Quel fan de rugby n’a pas piétiné de rage devant un interminable arbitrage vidéo pour savoir si son équipe a bien aplati le ballon dans l’en-but adverse ? Désormais, les décisions arbitrales seront plus rapides grâce au système Hawk-eye (œil de faucon) de la société Hawk-Eye Innovations, filiale de Sony. Il a été testé, pour la première fois dans un match international de rugby à XV, lors de la rencontre Angleterre-France du 15 août 2015 et sera utilisé pendant la Coupe du monde. Il s’agit d’un système de suivi du ballon, inspiré des systèmes de détection des missiles.
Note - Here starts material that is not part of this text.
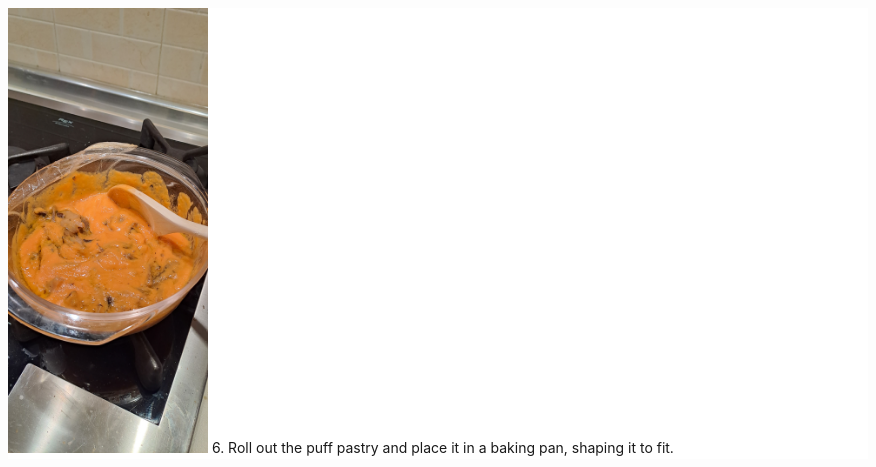 <img src="img/20241023_195459.jpg" width="200"/>
6. Roll out the puff pastry and place it in a baking pan, shaping it to fit.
Des caméras ultra-précises et un algorithme de traitement d’images permettent à Hawk-eye de définir la position du ballon à moins de 4 millimètres près. Outre l’assistance aux arbitres, les soigneurs bénéficieront aussi de ces images afin d’identifier des chocs dangereux entre joueurs et pouvoir ainsi les sortir en cas de commotions. World Rugby, la fédération internationale, affirme que le système apportera "une aide supplémentaire aux arbitres pour préserver l’intégrité physique des joueurs et juger plus rapidement les situations chaudes". Le coût du déploiement de cet outil est de 280 000 euros par stade. Le tennis, le football, le cricket et le billard emploient déjà cette technologie.